G.L. Pease - Cumberland

Der „Cumberland“ von G.L. Pease ist sicherlich ein Nischenprodukt aus der Rubrik „es darf durchaus mal etwas heftiger sein“. Das war mir spätestens klar, als ich diese Mischung als erste Pfeife des Tages geraucht habe. Der Reihe nach:

Nach dem Öffnen der Dose findet der geneigte Freund eine an sich völlig harmlos aussehende Virginia-Mischung in feinen Fasern vor. Ein bisschen aufgelockert wird das Bild von dunklen Fäden. Glaubt man der Beschreibung, wurde vom Mischmeister ein über 20 Jahre gereifter Kentucky beigemengt. Ein Schuss zusätzliche Würze lässt die Dreingabe von Perique erwarten. Im Geruch findet sich das erwartete Heu und eben auch eine Portion ordentliche Würze im Hintergrund.


Einfachstes Anzünden schickt den Pfeifenraucher dann auch gleich los. Und wenn man nicht aufpasst und zu schnell pafft, dann geht es auf eine überraschende Reise. Das Wort „überraschend“ kann hier ganz schnell negativ belegt sein. Soll heißen: Das Kraut ist recht stark, was wohl dem Kentucky geschuldet ist. Der belegt dann auch alles und lässt einer Süße der Virginias keine Chance. Hat man nichts vorher gegessen, kann es noch übler ausgehen. Die Problematik liegt zudem darin, dass diese Mischung wohl am besten ihre natürlichen Aromen preis gibt, wenn der Pfeifenkopf nicht zu klein ist. Ihr merkt, es kann zu einem Desaster werden, nämlich das recht schnelle Sättigungsgefühl und die etwas größere Füllung.




Also bleibt einem nur das übrig, was der „Cumberland“ unbedingt verlangt. Man muss ihn sehr sanft und zurückhaltend rauchen. Dann dauert die Füllung zwar recht lange bis sie sich dem Ende neigt, aber man erhält eine durchaus vielfältige Raucherfahrung. Dann drückt hin und wieder der Kentucky, aber auch die dezente Süße kann sich Freiraum schaffen und der Perique erledigt seine Aufgabe ebenfalls in einem brillanten Zusammenspiel.

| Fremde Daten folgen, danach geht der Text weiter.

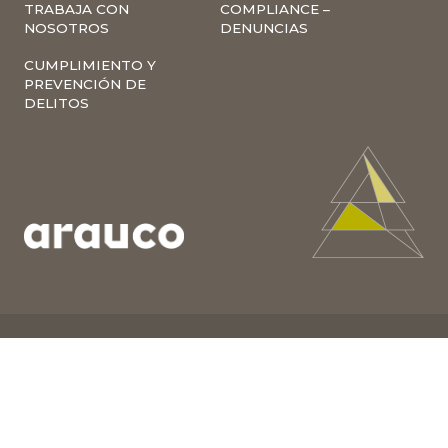
TRABAJA CON
COMPLIANCE –
NOSOTROS
DENUNCIAS
CUMPLIMIENTO Y
PREVENCIÓN DE
DELITOS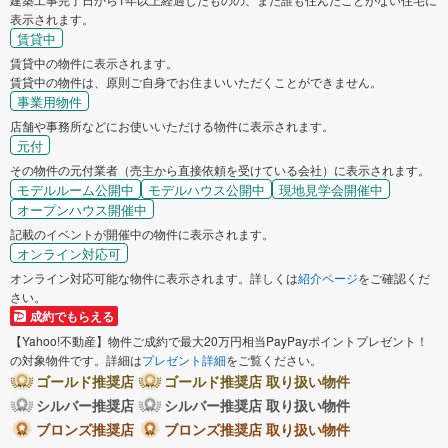
表示されます。
賃貸中
賃貸中の物件に表示されます。
賃貸中の物件は、原則ご自身でお住まいいただくことができません。
事業用物件
店舗や事務所などにお使いいただける物件に表示されます。
元付
その物件の元付業者（売主から直接依頼を受けている会社）に表示されます。
モデルルーム公開中
モデルハウス公開中
現地見学会開催中
オープンハウス開催中
記載のイベントが開催中の物件に表示されます。
オンライン対応可
オンライン対応可能な物件に表示されます。詳しくは
紹介ページ
をご確認くだ
さい。
成約でもらえる
【Yahoo!不動産】物件ご成約で最大20万円相当PayPayポイントプレゼント！
の対象物件です。詳細は
プレゼント詳細
をご覧ください。
ゴールド推奨店
ゴールド推奨店 取り扱い物件
シルバー推奨店
シルバー推奨店 取り扱い物件
ブロンズ推奨店
ブロンズ推奨店 取り扱い物件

Dies ist kein Tabak von der Stange. Nee, der sucht und hat sicherlich seine ganz eigenen Fans. Für mich ein Tabak für den Abend. Nach einem guten Abendessen und mit einem kostspieligen Dram. Da punktet der „Cumberland von G.L. Pease bei mir. Den Rest vom Tage lasse ich ihn aber in der Schublade.